Working data START
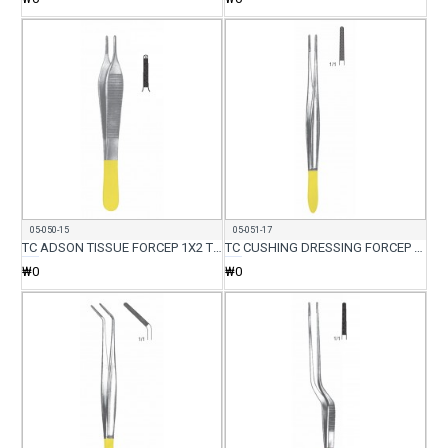
05-050-15
05-051-17
TC ADSON TISSUE FORCEP 1X2 TEETH 15CM
TC CUSHING DRESSING FORCEP STR 17.5CM
₩0
₩0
Working data END
Extract the text lines from every entry above, copying each one without any change. Leave the pictures out of your answer.

▶ _Result of the exercise_
05-050-15
05-051-17
TC ADSON TISSUE FORCEP 1X2 TEETH 15CM
TC CUSHING DRESSING FORCEP STR 17.5CM
₩0
₩0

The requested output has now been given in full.